▶ [What you should do] Task for the records below: copy exactly, and only, the line containing "Adobe After Effects" and every line after it to the end, with pictures left out.

[Page images and extracted text]

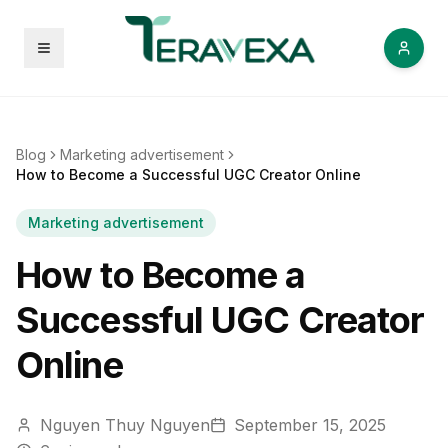
Open menu
Blog
Marketing advertisement
How to Become a Successful UGC Creator Online
Marketing advertisement
How to Become a
Successful UGC Creator
Online
Nguyen Thuy Nguyen
September 15, 2025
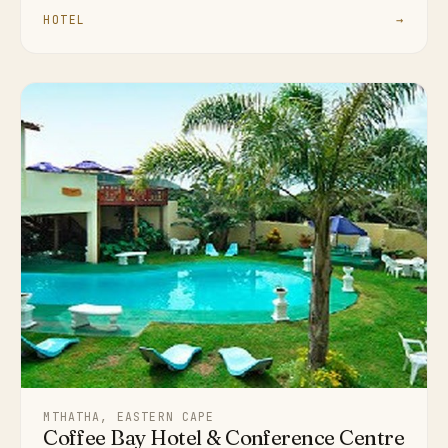
HOTEL
→
MTHATHA, EASTERN CAPE
Coffee Bay Hotel & Conference Centre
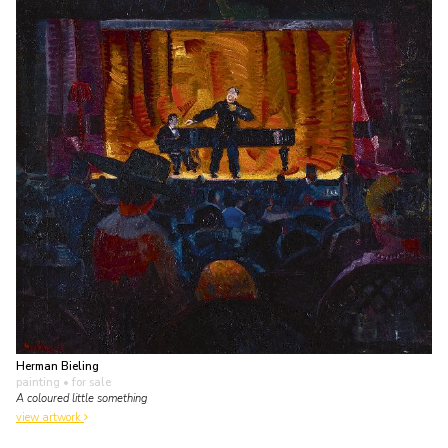
Herman Bieling
painting
• for sale
A coloured little something
view artwork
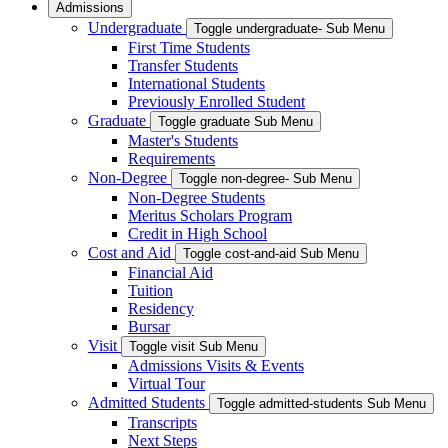
Admissions
Undergraduate
Toggle undergraduate- Sub Menu
First Time Students
Transfer Students
International Students
Previously Enrolled Student
Graduate
Toggle graduate Sub Menu
Master's Students
Requirements
Non-Degree
Toggle non-degree- Sub Menu
Non-Degree Students
Meritus Scholars Program
Credit in High School
Cost and Aid
Toggle cost-and-aid Sub Menu
Financial Aid
Tuition
Residency
Bursar
Visit
Toggle visit Sub Menu
Admissions Visits & Events
Virtual Tour
Admitted Students
Toggle admitted-students Sub Menu
Transcripts
Next Steps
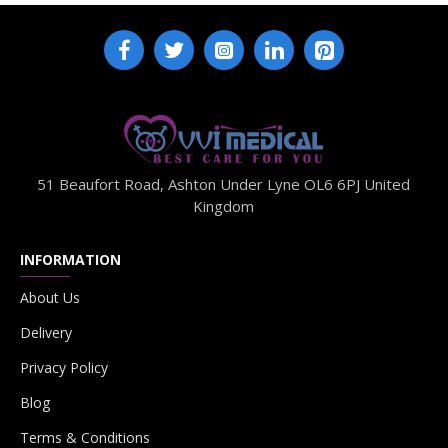
51 Beaufort Road, Ashton Under Lyne OL6 6PJ United
Kingdom
INFORMATION
About Us
Delivery
Privacy Policy
Blog
Terms & Conditions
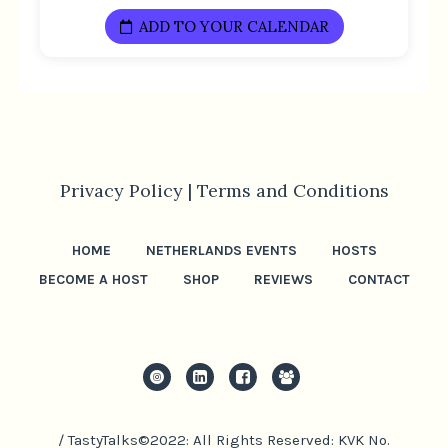
ADD TO YOUR CALENDAR
Privacy Policy |
Terms and Conditions
HOME
NETHERLANDS EVENTS
HOSTS
BECOME A HOST
SHOP
REVIEWS
CONTACT
/ TastyTalks©2022: All Rights Reserved: KVK No.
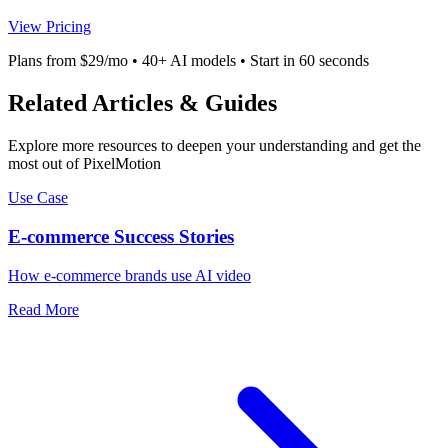
View Pricing
Plans from $29/mo • 40+ AI models • Start in 60 seconds
Related Articles & Guides
Explore more resources to deepen your understanding and get the
most out of PixelMotion
Use Case
E-commerce Success Stories
How e-commerce brands use AI video
Read More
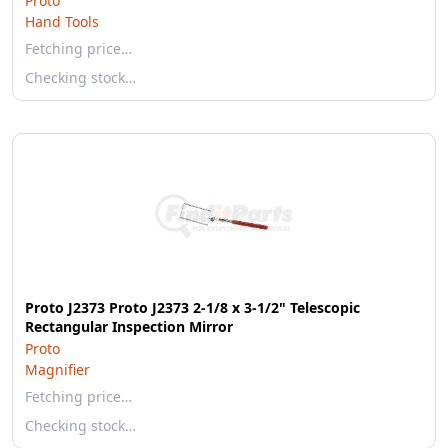
Proto
Hand Tools
Fetching price…
Checking stock…
Proto J2373 Proto J2373 2-1/8 x 3-1/2" Telescopic
Rectangular Inspection Mirror
Proto
Magnifier
Fetching price…
Checking stock…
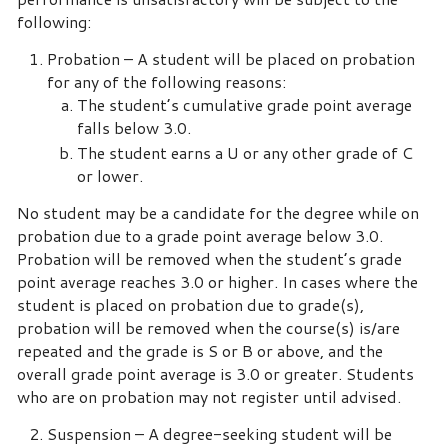
following:
Probation – A student will be placed on probation
for any of the following reasons:
The student’s cumulative grade point average
falls below 3.0.
The student earns a U or any other grade of C
or lower.
No student may be a candidate for the degree while on
probation due to a grade point average below 3.0.
Probation will be removed when the student’s grade
point average reaches 3.0 or higher. In cases where the
student is placed on probation due to grade(s),
probation will be removed when the course(s) is/are
repeated and the grade is S or B or above, and the
overall grade point average is 3.0 or greater. Students
who are on probation may not register until advised.
Suspension – A degree-seeking student will be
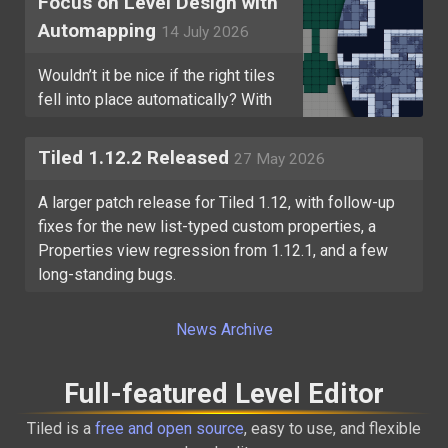
Focus on Level Design with
Automapping
14 July 2026
Wouldn’t it be nice if the right tiles
fell into place automatically? With
Tiled’s Automapping, they can!
Tiled 1.12.2 Released
27 May 2026
A larger patch release for Tiled 1.12, with follow-up
fixes for the new list-typed custom properties, a
Properties view regression from 1.12.1, and a few
long-standing bugs.
News Archive
Full-featured Level Editor
Tiled is a
free and open source
, easy to use, and flexible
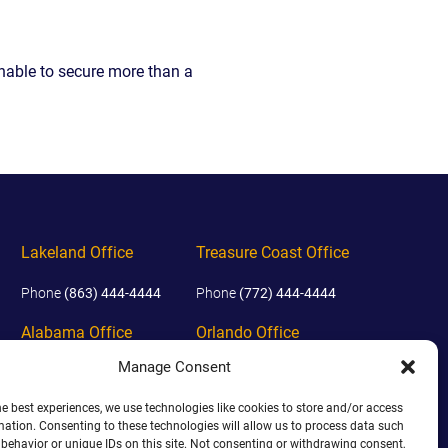
EVIDENCE
PROFESSIONAL
LOCKER
CONDUCT
unable to secure more than a
JUSTICE FOR
FLORIDA
JORDAN DAVIS
RULES OF
EVIDENCE
JUSTICE FOR
ANNE
MCQUEEN
(DON LEWIS
FROM TIGER
KING)
Lakeland Office
Treasure Coast Office
ESTATE OF
GREGORY HILL
Phone
(863) 444-4444
Phone
(772) 444-4444
VERSUS THE
SHERIFF OF ST.
Alabama Office
Orlando Office
LUCIE COUNTY
AND DEPUTY
Manage Consent
Phone
(938) 444-4444
Phone
(689) 444-4444
NEWMAN
he best experiences, we use technologies like cookies to store and/or access
DENTAL ABUSE
mation. Consenting to these technologies will allow us to process data such
CASES
behavior or unique IDs on this site. Not consenting or withdrawing consent,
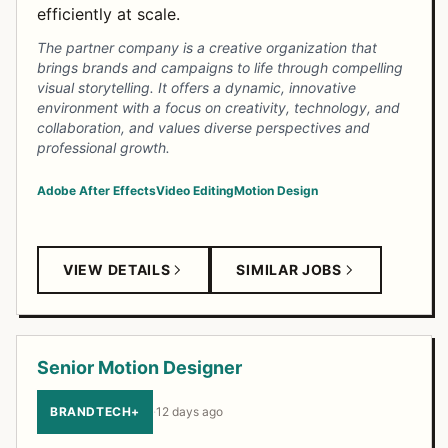
efficiently at scale.
The partner company is a creative organization that
brings brands and campaigns to life through compelling
visual storytelling. It offers a dynamic, innovative
environment with a focus on creativity, technology, and
collaboration, and values diverse perspectives and
professional growth.
Adobe After Effects
Video Editing
Motion Design
VIEW DETAILS
SIMILAR JOBS
Senior Motion Designer
BRANDTECH+
·
12 days ago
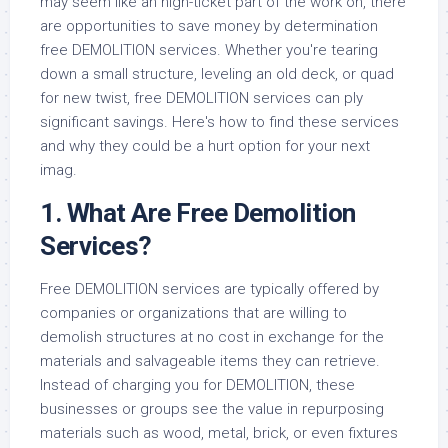
may seem like an high-ticket part of the work on, there
are opportunities to save money by determination
free DEMOLITION services. Whether you're tearing
down a small structure, leveling an old deck, or quad
for new twist, free DEMOLITION services can ply
significant savings. Here's how to find these services
and why they could be a hurt option for your next
imag.
1. What Are Free Demolition
Services?
Free DEMOLITION services are typically offered by
companies or organizations that are willing to
demolish structures at no cost in exchange for the
materials and salvageable items they can retrieve.
Instead of charging you for DEMOLITION, these
businesses or groups see the value in repurposing
materials such as wood, metal, brick, or even fixtures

▶ [Written solution]
Adobe After Effects
Video Editing
Motion Design
VIEW DETAILS
SIMILAR JOBS
Senior Motion Designer
BRANDTECH+
·
12 days ago
may seem like an high-ticket part of the work on, there
are opportunities to save money by determination
free DEMOLITION services. Whether you're tearing
down a small structure, leveling an old deck, or quad
for new twist, free DEMOLITION services can ply
significant savings. Here's how to find these services
and why they could be a hurt option for your next
imag.
1. What Are Free Demolition
Services?
Free DEMOLITION services are typically offered by
companies or organizations that are willing to
demolish structures at no cost in exchange for the
materials and salvageable items they can retrieve.
Instead of charging you for DEMOLITION, these
businesses or groups see the value in repurposing
materials such as wood, metal, brick, or even fixtures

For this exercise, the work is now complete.